Dans son argumentaire-réquisitoire, Alain Belime, qui s’appuie sur des études réalisées à l’étranger et qui cite des séquelles épouvantables, évoque une loi du silence autour des infrasons, comparable à celle qui a débouché « sur les scandales de l’amiante et du sang contaminé ». Pour Alain Belime, il existe certes des technologies alternatives aux aérogénérateurs géants « tels l’arbre à vent », mais il ne remet pas en cause la poursuite du programme nucléaire ; au contraire : « la quatrième génération de réacteurs recyclera ses déchets », croit-il savoir.

4. Éric Correia : « On ne peut plus laisser se monter des projets contre la population ».
Le président de la Communauté d"agglomération du Grand Guéret et conseiller régional est le premier « grand élu » creusois à s’alarmer de la « prolifération anarchique » des projets éoliens en Creuse. Il a d’ailleurs écrit un courrier dans ce sens au préfet Philippe Chopin en janvier. « Je suis pour une régulation ferme. L’un des atouts majeurs de notre territoire, c’est l’authenticité de ses paysages ».
Éric Correia oppose « un projet éolien vieux de dix ans sur les Monts de Guéret et suivi par l’agglo […] aux 14 éoliennes en projet entre Glénic, Saint-Sulpice-le-Guérétois, Anzême et Saint-Fiel. C’est n’importe quoi ! Des sociétés, aux raisons sociales opaques, démarchent directement les maires et leur assurent que l’éolien procurera une rente à leurs budgets communaux. Ca marche d’autant mieux que les dotations de l’État accusent une forte baisse. Les montages financiers de ces projets sont flous.

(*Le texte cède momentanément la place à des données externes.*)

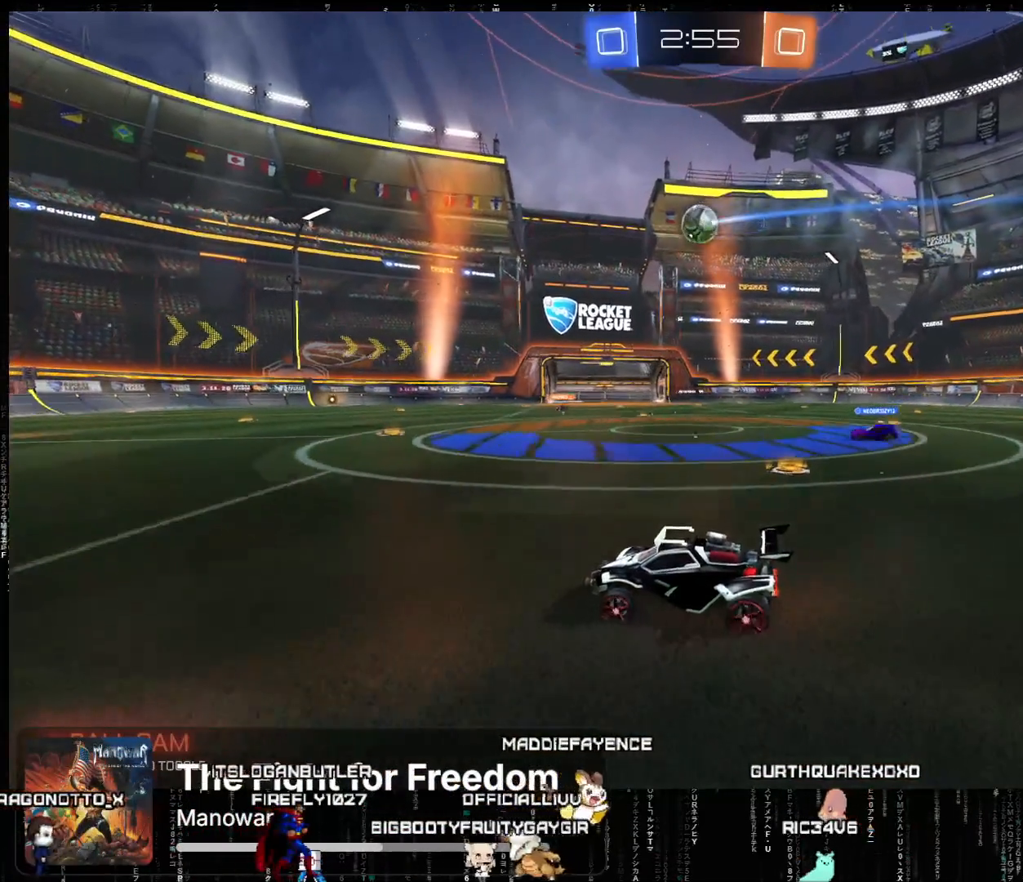
{"buttons": ["R2"], "left_stick": "center", "events": []}
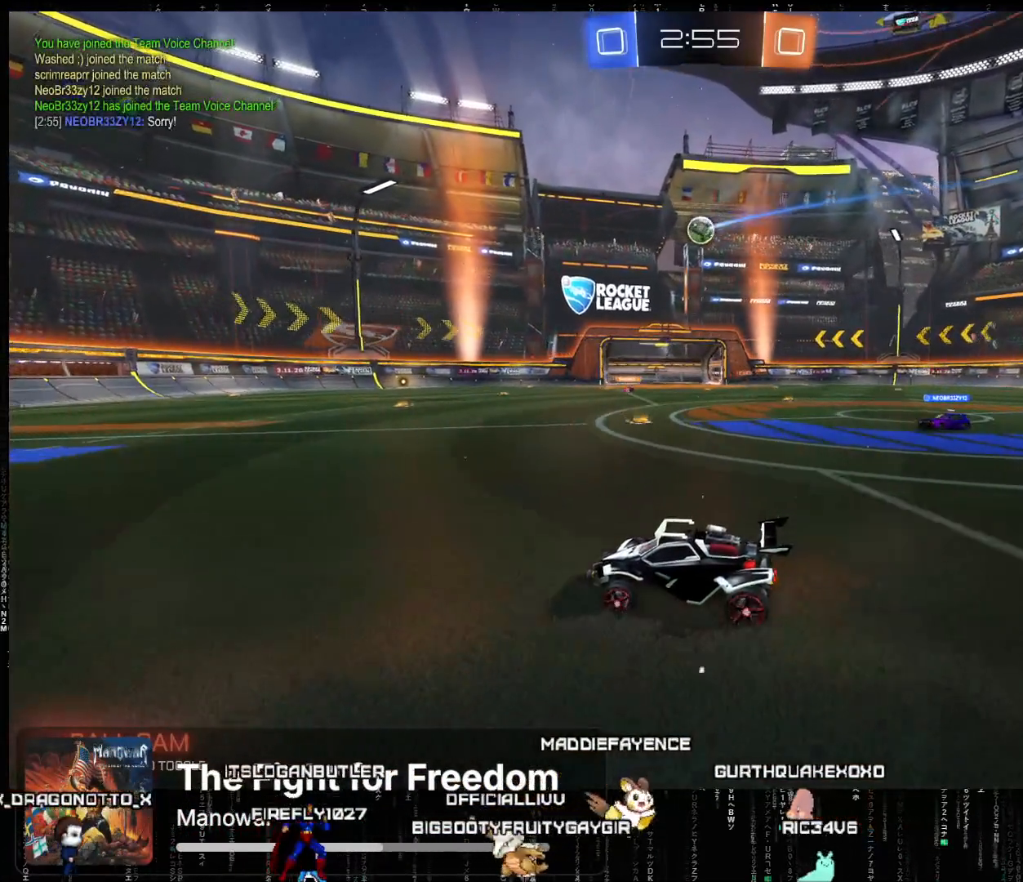
{"buttons": ["R2"], "left_stick": "center", "events": []}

Il faut analyser ces données à l’échelle intercommunale et je pense qu’on ne peut plus laisser se monter de tels projets contre la population ».

5.Muriel Moehring, association AQVA d’Anzême « Les prévisions de chiffre d’affaires sont gonflées » .
Muriel Moehring a exploité les données financières fournies par la société porteuse du projet d'Anzême et les a croisées avec d’autres informations : « Les éléments financiers sont erronés » et donc gonflés. Elle réfute, entre autres, les généreuses prévisions de « rendement » des aérogénérateurs prévus à Anzême : « Les prévisions de chiffre d’affaires sont gonflées car elles sont basées sur un taux de charge de 27 %. En Nouvelle-Aquitaine, le rendement moyen des éoliennes n’est que de 17,3 % ».
Pour Muriel Moehring, « il ne faut pas confondre rentabilité et trésorerie ».
Les généreux tarifs de rachat de l’électricité par EDF permettent de générer du cash dans les premières années d’exploitation : « cet argent remonte aux maisons mères qui opèrent des placements ou se font grassement payer leurs prestations […] Nos factures d’électricité, majorées pour favoriser le développement éolien, alimentent en fait un système financier. La France ne fabrique pas d’éoliennes, une grande partie des dividendes part à l’étranger ».

(1) Les associations locales représentées à la réunion des anti-éolien de Guéret : Anzême, Glénic, Crozant, Saint-Fiel, Saint-Priest-Le Chauchet, Saint-Laurent, Azerables. Les associations en cours de création : Royère-de-Vassivière, Saint-Georges-la-Pouge et Mazeirat. Présence également de l’ADEV (association de défense des eaux et des vallées) et de la Fetem (qui fédère vingt associations en Haute-Vienne).